Assignment »
Return the entries below precisely, omitting nothing.

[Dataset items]
-------
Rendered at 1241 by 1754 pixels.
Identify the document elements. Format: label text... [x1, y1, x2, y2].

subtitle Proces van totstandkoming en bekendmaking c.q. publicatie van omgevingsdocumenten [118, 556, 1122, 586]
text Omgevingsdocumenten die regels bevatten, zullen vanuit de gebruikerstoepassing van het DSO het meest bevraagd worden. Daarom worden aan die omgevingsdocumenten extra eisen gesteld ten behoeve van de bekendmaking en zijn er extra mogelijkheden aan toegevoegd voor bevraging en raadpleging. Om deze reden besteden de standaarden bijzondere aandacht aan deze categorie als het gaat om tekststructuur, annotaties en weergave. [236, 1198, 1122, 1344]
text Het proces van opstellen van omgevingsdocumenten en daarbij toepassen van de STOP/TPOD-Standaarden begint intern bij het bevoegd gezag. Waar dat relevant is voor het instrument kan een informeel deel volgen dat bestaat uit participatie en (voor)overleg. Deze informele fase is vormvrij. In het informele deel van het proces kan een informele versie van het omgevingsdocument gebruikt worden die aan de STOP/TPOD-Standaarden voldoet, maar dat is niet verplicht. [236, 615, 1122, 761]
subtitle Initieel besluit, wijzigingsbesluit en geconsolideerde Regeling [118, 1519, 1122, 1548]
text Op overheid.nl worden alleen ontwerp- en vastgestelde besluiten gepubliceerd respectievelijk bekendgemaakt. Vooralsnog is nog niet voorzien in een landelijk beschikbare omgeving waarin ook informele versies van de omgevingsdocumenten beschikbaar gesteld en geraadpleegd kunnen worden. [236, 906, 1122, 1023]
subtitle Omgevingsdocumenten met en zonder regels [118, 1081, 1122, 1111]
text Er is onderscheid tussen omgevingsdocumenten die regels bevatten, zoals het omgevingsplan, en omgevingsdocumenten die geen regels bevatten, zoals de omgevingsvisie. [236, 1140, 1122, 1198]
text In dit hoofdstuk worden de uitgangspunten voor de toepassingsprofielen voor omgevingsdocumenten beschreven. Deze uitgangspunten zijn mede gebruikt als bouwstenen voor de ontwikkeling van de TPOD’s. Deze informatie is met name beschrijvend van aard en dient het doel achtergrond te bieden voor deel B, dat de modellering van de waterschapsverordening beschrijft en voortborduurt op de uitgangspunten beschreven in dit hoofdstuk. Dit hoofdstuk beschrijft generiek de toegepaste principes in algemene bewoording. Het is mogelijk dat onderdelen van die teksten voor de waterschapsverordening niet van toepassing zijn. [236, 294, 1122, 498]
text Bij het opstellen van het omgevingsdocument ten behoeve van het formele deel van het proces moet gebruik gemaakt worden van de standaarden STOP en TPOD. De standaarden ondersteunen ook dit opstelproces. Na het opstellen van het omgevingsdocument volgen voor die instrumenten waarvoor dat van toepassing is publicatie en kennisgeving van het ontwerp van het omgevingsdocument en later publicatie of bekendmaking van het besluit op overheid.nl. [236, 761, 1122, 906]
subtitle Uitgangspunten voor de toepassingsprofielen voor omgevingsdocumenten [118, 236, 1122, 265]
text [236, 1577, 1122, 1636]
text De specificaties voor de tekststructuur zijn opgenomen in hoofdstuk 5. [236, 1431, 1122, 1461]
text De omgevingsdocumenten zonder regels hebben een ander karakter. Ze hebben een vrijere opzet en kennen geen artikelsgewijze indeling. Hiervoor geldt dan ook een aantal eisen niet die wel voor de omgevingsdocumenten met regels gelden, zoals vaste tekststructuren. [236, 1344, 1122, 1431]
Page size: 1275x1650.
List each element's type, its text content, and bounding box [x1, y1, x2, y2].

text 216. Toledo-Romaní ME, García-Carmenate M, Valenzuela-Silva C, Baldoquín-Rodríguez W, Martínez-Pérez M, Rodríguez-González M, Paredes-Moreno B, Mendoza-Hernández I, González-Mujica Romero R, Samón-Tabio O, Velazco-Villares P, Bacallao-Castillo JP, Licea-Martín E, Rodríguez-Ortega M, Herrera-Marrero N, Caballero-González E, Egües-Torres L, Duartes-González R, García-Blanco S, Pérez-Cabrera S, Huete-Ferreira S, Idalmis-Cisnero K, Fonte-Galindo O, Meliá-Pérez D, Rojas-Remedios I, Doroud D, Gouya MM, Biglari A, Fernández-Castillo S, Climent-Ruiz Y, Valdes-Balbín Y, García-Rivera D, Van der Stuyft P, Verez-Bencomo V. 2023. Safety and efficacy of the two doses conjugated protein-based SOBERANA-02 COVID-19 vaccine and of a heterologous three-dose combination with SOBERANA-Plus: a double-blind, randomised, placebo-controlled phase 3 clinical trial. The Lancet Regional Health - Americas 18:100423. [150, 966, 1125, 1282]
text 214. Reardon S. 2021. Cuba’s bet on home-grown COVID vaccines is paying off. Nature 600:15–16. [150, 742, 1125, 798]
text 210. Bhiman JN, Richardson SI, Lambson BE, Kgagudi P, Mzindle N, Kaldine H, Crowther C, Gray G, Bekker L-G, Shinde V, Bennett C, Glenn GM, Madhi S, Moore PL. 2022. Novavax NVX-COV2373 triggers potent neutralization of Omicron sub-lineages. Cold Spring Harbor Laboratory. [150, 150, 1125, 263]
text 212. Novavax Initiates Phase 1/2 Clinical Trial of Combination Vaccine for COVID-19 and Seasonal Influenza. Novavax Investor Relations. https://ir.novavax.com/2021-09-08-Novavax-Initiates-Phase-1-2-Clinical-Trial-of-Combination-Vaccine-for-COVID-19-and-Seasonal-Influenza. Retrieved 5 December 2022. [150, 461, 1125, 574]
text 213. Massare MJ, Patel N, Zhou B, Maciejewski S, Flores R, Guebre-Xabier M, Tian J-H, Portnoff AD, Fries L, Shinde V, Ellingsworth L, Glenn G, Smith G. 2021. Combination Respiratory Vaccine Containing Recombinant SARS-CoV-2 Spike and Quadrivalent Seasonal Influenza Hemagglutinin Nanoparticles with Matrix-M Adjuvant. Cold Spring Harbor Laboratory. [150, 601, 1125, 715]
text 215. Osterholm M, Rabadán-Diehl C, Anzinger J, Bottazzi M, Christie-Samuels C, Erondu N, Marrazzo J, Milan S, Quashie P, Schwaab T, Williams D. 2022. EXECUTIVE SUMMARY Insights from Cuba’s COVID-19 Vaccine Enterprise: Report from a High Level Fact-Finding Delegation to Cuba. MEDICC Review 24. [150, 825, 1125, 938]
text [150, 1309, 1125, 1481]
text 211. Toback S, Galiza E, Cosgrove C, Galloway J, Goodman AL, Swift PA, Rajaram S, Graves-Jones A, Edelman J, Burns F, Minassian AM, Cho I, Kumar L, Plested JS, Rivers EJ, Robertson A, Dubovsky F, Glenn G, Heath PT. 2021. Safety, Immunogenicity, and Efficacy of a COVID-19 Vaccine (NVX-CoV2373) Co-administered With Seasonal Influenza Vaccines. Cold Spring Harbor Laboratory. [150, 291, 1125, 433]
-------
Exercise answer »
Rendered at 1241 by 1754 pixels.
Identify the document elements. Format: label text... [x1, y1, x2, y2].

subtitle Proces van totstandkoming en bekendmaking c.q. publicatie van omgevingsdocumenten [118, 556, 1122, 586]
text Omgevingsdocumenten die regels bevatten, zullen vanuit de gebruikerstoepassing van het DSO het meest bevraagd worden. Daarom worden aan die omgevingsdocumenten extra eisen gesteld ten behoeve van de bekendmaking en zijn er extra mogelijkheden aan toegevoegd voor bevraging en raadpleging. Om deze reden besteden de standaarden bijzondere aandacht aan deze categorie als het gaat om tekststructuur, annotaties en weergave. [236, 1198, 1122, 1344]
text Het proces van opstellen van omgevingsdocumenten en daarbij toepassen van de STOP/TPOD-Standaarden begint intern bij het bevoegd gezag. Waar dat relevant is voor het instrument kan een informeel deel volgen dat bestaat uit participatie en (voor)overleg. Deze informele fase is vormvrij. In het informele deel van het proces kan een informele versie van het omgevingsdocument gebruikt worden die aan de STOP/TPOD-Standaarden voldoet, maar dat is niet verplicht. [236, 615, 1122, 761]
subtitle Initieel besluit, wijzigingsbesluit en geconsolideerde Regeling [118, 1519, 1122, 1548]
text Op overheid.nl worden alleen ontwerp- en vastgestelde besluiten gepubliceerd respectievelijk bekendgemaakt. Vooralsnog is nog niet voorzien in een landelijk beschikbare omgeving waarin ook informele versies van de omgevingsdocumenten beschikbaar gesteld en geraadpleegd kunnen worden. [236, 906, 1122, 1023]
subtitle Omgevingsdocumenten met en zonder regels [118, 1081, 1122, 1111]
text Er is onderscheid tussen omgevingsdocumenten die regels bevatten, zoals het omgevingsplan, en omgevingsdocumenten die geen regels bevatten, zoals de omgevingsvisie. [236, 1140, 1122, 1198]
text In dit hoofdstuk worden de uitgangspunten voor de toepassingsprofielen voor omgevingsdocumenten beschreven. Deze uitgangspunten zijn mede gebruikt als bouwstenen voor de ontwikkeling van de TPOD’s. Deze informatie is met name beschrijvend van aard en dient het doel achtergrond te bieden voor deel B, dat de modellering van de waterschapsverordening beschrijft en voortborduurt op de uitgangspunten beschreven in dit hoofdstuk. Dit hoofdstuk beschrijft generiek de toegepaste principes in algemene bewoording. Het is mogelijk dat onderdelen van die teksten voor de waterschapsverordening niet van toepassing zijn. [236, 294, 1122, 498]
text Bij het opstellen van het omgevingsdocument ten behoeve van het formele deel van het proces moet gebruik gemaakt worden van de standaarden STOP en TPOD. De standaarden ondersteunen ook dit opstelproces. Na het opstellen van het omgevingsdocument volgen voor die instrumenten waarvoor dat van toepassing is publicatie en kennisgeving van het ontwerp van het omgevingsdocument en later publicatie of bekendmaking van het besluit op overheid.nl. [236, 761, 1122, 906]
subtitle Uitgangspunten voor de toepassingsprofielen voor omgevingsdocumenten [118, 236, 1122, 265]
text [236, 1577, 1122, 1636]
text De specificaties voor de tekststructuur zijn opgenomen in hoofdstuk 5. [236, 1431, 1122, 1461]
text De omgevingsdocumenten zonder regels hebben een ander karakter. Ze hebben een vrijere opzet en kennen geen artikelsgewijze indeling. Hiervoor geldt dan ook een aantal eisen niet die wel voor de omgevingsdocumenten met regels gelden, zoals vaste tekststructuren. [236, 1344, 1122, 1431]
Page size: 1275x1650.
List each element's type, its text content, and bounding box [x1, y1, x2, y2].

text 216. Toledo-Romaní ME, García-Carmenate M, Valenzuela-Silva C, Baldoquín-Rodríguez W, Martínez-Pérez M, Rodríguez-González M, Paredes-Moreno B, Mendoza-Hernández I, González-Mujica Romero R, Samón-Tabio O, Velazco-Villares P, Bacallao-Castillo JP, Licea-Martín E, Rodríguez-Ortega M, Herrera-Marrero N, Caballero-González E, Egües-Torres L, Duartes-González R, García-Blanco S, Pérez-Cabrera S, Huete-Ferreira S, Idalmis-Cisnero K, Fonte-Galindo O, Meliá-Pérez D, Rojas-Remedios I, Doroud D, Gouya MM, Biglari A, Fernández-Castillo S, Climent-Ruiz Y, Valdes-Balbín Y, García-Rivera D, Van der Stuyft P, Verez-Bencomo V. 2023. Safety and efficacy of the two doses conjugated protein-based SOBERANA-02 COVID-19 vaccine and of a heterologous three-dose combination with SOBERANA-Plus: a double-blind, randomised, placebo-controlled phase 3 clinical trial. The Lancet Regional Health - Americas 18:100423. [150, 966, 1125, 1282]
text 214. Reardon S. 2021. Cuba’s bet on home-grown COVID vaccines is paying off. Nature 600:15–16. [150, 742, 1125, 798]
text 210. Bhiman JN, Richardson SI, Lambson BE, Kgagudi P, Mzindle N, Kaldine H, Crowther C, Gray G, Bekker L-G, Shinde V, Bennett C, Glenn GM, Madhi S, Moore PL. 2022. Novavax NVX-COV2373 triggers potent neutralization of Omicron sub-lineages. Cold Spring Harbor Laboratory. [150, 150, 1125, 263]
text 212. Novavax Initiates Phase 1/2 Clinical Trial of Combination Vaccine for COVID-19 and Seasonal Influenza. Novavax Investor Relations. https://ir.novavax.com/2021-09-08-Novavax-Initiates-Phase-1-2-Clinical-Trial-of-Combination-Vaccine-for-COVID-19-and-Seasonal-Influenza. Retrieved 5 December 2022. [150, 461, 1125, 574]
text 213. Massare MJ, Patel N, Zhou B, Maciejewski S, Flores R, Guebre-Xabier M, Tian J-H, Portnoff AD, Fries L, Shinde V, Ellingsworth L, Glenn G, Smith G. 2021. Combination Respiratory Vaccine Containing Recombinant SARS-CoV-2 Spike and Quadrivalent Seasonal Influenza Hemagglutinin Nanoparticles with Matrix-M Adjuvant. Cold Spring Harbor Laboratory. [150, 601, 1125, 715]
text 215. Osterholm M, Rabadán-Diehl C, Anzinger J, Bottazzi M, Christie-Samuels C, Erondu N, Marrazzo J, Milan S, Quashie P, Schwaab T, Williams D. 2022. EXECUTIVE SUMMARY Insights from Cuba’s COVID-19 Vaccine Enterprise: Report from a High Level Fact-Finding Delegation to Cuba. MEDICC Review 24. [150, 825, 1125, 938]
text [150, 1309, 1125, 1481]
text 211. Toback S, Galiza E, Cosgrove C, Galloway J, Goodman AL, Swift PA, Rajaram S, Graves-Jones A, Edelman J, Burns F, Minassian AM, Cho I, Kumar L, Plested JS, Rivers EJ, Robertson A, Dubovsky F, Glenn G, Heath PT. 2021. Safety, Immunogenicity, and Efficacy of a COVID-19 Vaccine (NVX-CoV2373) Co-administered With Seasonal Influenza Vaccines. Cold Spring Harbor Laboratory. [150, 291, 1125, 433]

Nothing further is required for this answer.